Tuesday, January 25, 2011

Veggy burgers and lemon avocado dip

Oddly enough, our two year old Gavin won't eat avocado or daikon by themselves, but put the two together with this dip recipe and he gobbles it down faster than I can slice it!  He dips the slices of daikon into the lemon avocado dip, like chips and dip.

I have a few variations of this dip, so I will give you the original recipe as it started and the simple one I made today for these photos.  I prefer using more lemon juice and then sweetening it up a bit, like the recipe from today, but you can make a spicier version of the original too.  My boys also use this dip as a dressing on salads and, if you want it to be easier to pour, just add a little water until you like the consistency.

Both of these recipes below are low oxalate.

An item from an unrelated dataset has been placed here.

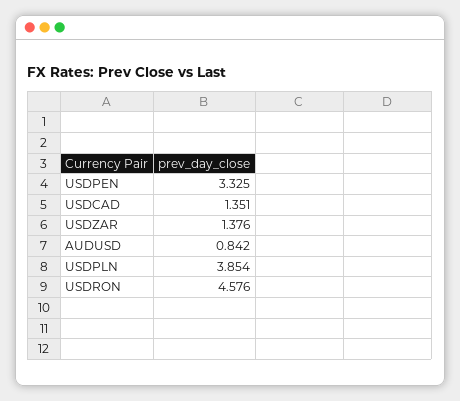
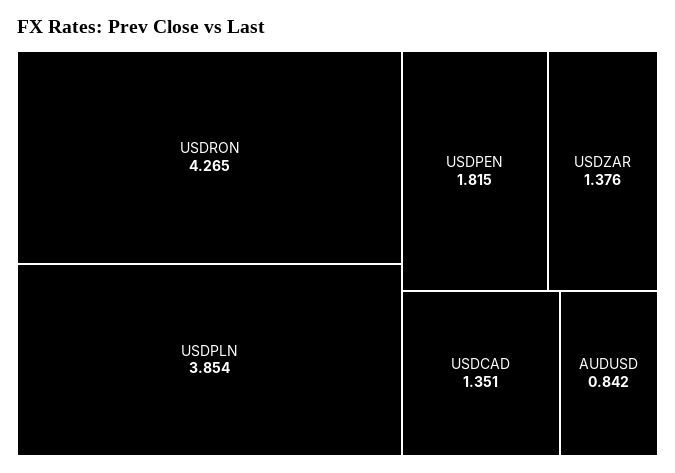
USDPEN: 3.325 -> 1.815
USDRON: 4.576 -> 4.265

Original lemon avocado dip/dressing
1 avocado
1/2 of a cucumber peeled
1 clove of garlic
2 Tbs red onion
1.5 tsp dried dill


Today's lemon avocado dip/dressing
1 avocado
1/4 c. lemon juice (fresh squeezed, not from concentrate)
1-2 inches of a large daikon root (you could use onion instead)
2 tsp xylitol (or choice of sweetener)
1.5 tsp dried dill

Blend and add water to consistency preference



Veggy burgers (this recipe can actually be made raw by dehydrating instead of baking)
3-4 c. winter squash (butternut is good in this, but any will work)
1 c. soaked garbanzo beans
1/2 c. soaked pumpkin seeds
1/4 c. soaked wild rice
1/8 c. oil
1/3 c. onion
2 cloves of garlic
3 Tbs GF aminos or GF tamari - I use Coconut Secret Aminos (optional)
1 tsp basil
1/2 tsp sea salt
1/2 tsp garlic salt
1/2 tsp paprika
1/4 tsp thyme
just enough water to pulse the mixture into a chunky but pasty consistency

This makes a fairly large batch of "burgers" so it can be cut in half or you will need to blend it in two batches after mixing the ingredients in a bowl first.
  1. Preheat oven to 355
  2. Pulse all of the ingredients together in a blender or food processor 
  3. Spoon/shape into burgers on a cookie sheet lined with parchment paper
  4. bake for 30 minutes or when they are firm and the edges brown (if they are more watery, more time is needed)
  5. Let cool so they will set better
They freeze great and can be reheated in the toaster oven!

3 comments:

Sara @ Saucy Dipper said...

I haven't had lemon avocado dip before, but it sounds great. And I love veggie burgers. Great combo!

Jessica said...

Thanks Sara!

channa said...

my son absolutely loved this recipe! thanks for sharing and please share if you got any more vegetarian recipes!!